■ TEXT SECTION ■
+===+

Judge goes to see secret ‘kidnap’ bunker for himself

UPDATED: The judge overseeing the trial of a Stockholm doctor who kept a woman in a bunker for six days was visiting the crime scene on Tuesday. The suspect admits taking the victim there but denies raping her.

Judge goes to see secret 'kidnap' bunker for himself
Court officials inspecting the property on Tuesday. Photo: Emil Langvad/TT
Situated close to the defendant's red wooden country house, the light and soundproofed bunker lies some 550km away from Stockholm, where the doctor usually lives and works and where his high profile trial is taking place.
 
On Tuesday, the judge overseeing the case, along with the prosecutor and defence attorney, was taken to the rural area, in Skåne in southern Sweden, to see the scene of the suspect's alleged crimes.
 
The 38-year-old doctor is accused of drugging his victim by lacing stawberries and fruit juice and driving her to his country home while wearing a mask and using a car with fake number plates.
 
He is then suspected of locking the woman into what the prosecution has described as an above-ground “bunker” he had built in his yard, which resembles a garden shed from the outside. He is also suspected of raping his victim there.
 
The building in the village of Knislinge has two thick metal security doors and includes a bespoke exercise yard, according to court documents prepared by the prosecution and made publicly available this week.
 
“It's impossible to get out of there,” commented prosecutor Peter Claeson after seeing the bunker in person.
 

Police at the property on Tuesday. Photo: Emil Langvad/TT
 
A spokesperson at Stockholm District Court confirmed to The Local earlier in the day that the judge was being accompanied by three lay judges on the round-trip. The group will seek to reach an agreement on the man's guilt as the trial continues. If the physician is found guilty, the main judge in the case will decide on his punishment, which could be as serious as a life sentence.
 
The judges were also joined by a note taker, as well as the prosecutor and the defendant's lawyer, Marie Schaub. Both the defendant and the victim were entitled to join them but declined the offer, the court source added.
 
Schaub told the court on Monday that her client was a lonely man who was suffering from a psychological disorder. She said he admitted keeping the woman against her will but denied kidnapping or raping her.
 
The doctor risks a life sentence if he is found guilty of all the charges against him. The trial continues.

+===+

■ EXERCISE INSTRUCTIONS ■
Write out the passage of the bunker trial article from "The building in" up to and including "bunker in person.", word for word.

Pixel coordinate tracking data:

+===+

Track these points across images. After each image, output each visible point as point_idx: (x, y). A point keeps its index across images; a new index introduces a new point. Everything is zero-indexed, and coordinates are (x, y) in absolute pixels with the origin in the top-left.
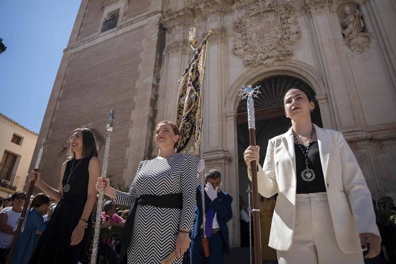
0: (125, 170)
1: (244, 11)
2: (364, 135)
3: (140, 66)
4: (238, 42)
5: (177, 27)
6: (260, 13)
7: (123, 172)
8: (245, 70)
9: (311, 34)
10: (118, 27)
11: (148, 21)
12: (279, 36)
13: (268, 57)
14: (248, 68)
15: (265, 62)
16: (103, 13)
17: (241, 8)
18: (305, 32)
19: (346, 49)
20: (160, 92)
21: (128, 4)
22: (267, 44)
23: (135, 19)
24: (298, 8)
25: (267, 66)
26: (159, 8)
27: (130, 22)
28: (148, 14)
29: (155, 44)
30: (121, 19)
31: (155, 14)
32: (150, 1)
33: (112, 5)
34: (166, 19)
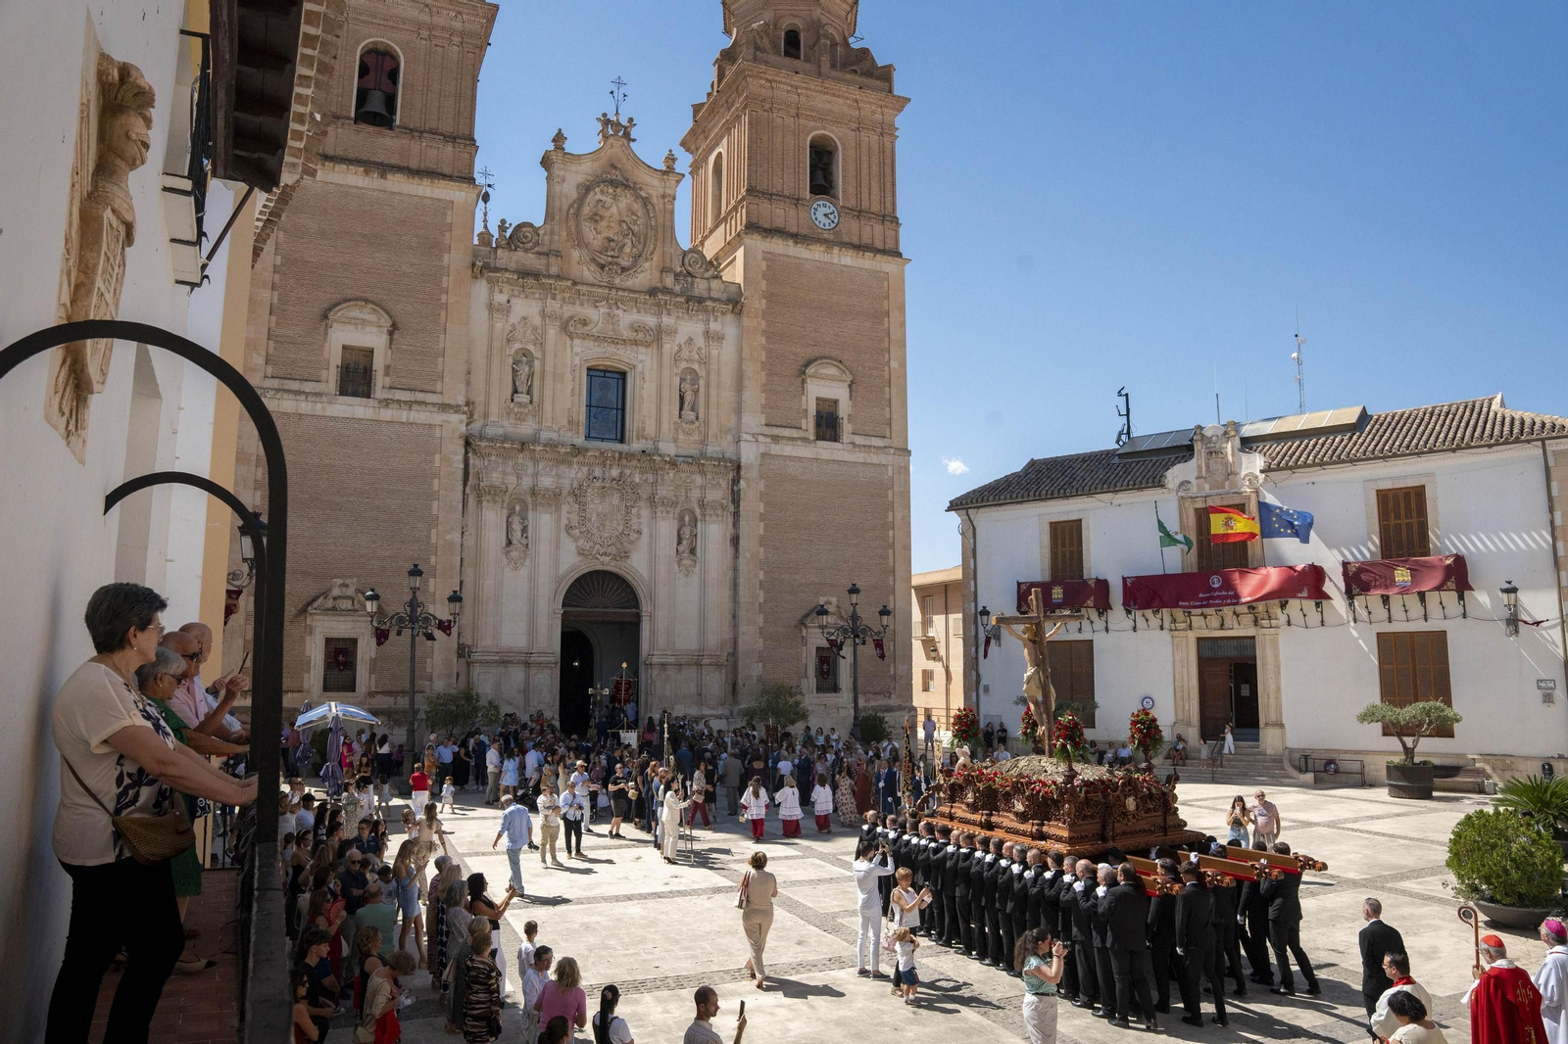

+===+

■ ANSWER FOR THIS EXERCISE ■
The building in the village of Knislinge has two thick metal security doors and includes a bespoke exercise yard, according to court documents prepared by the prosecution and made publicly available this week.
 
“It's impossible to get out of there,” commented prosecutor Peter Claeson after seeing the bunker in person.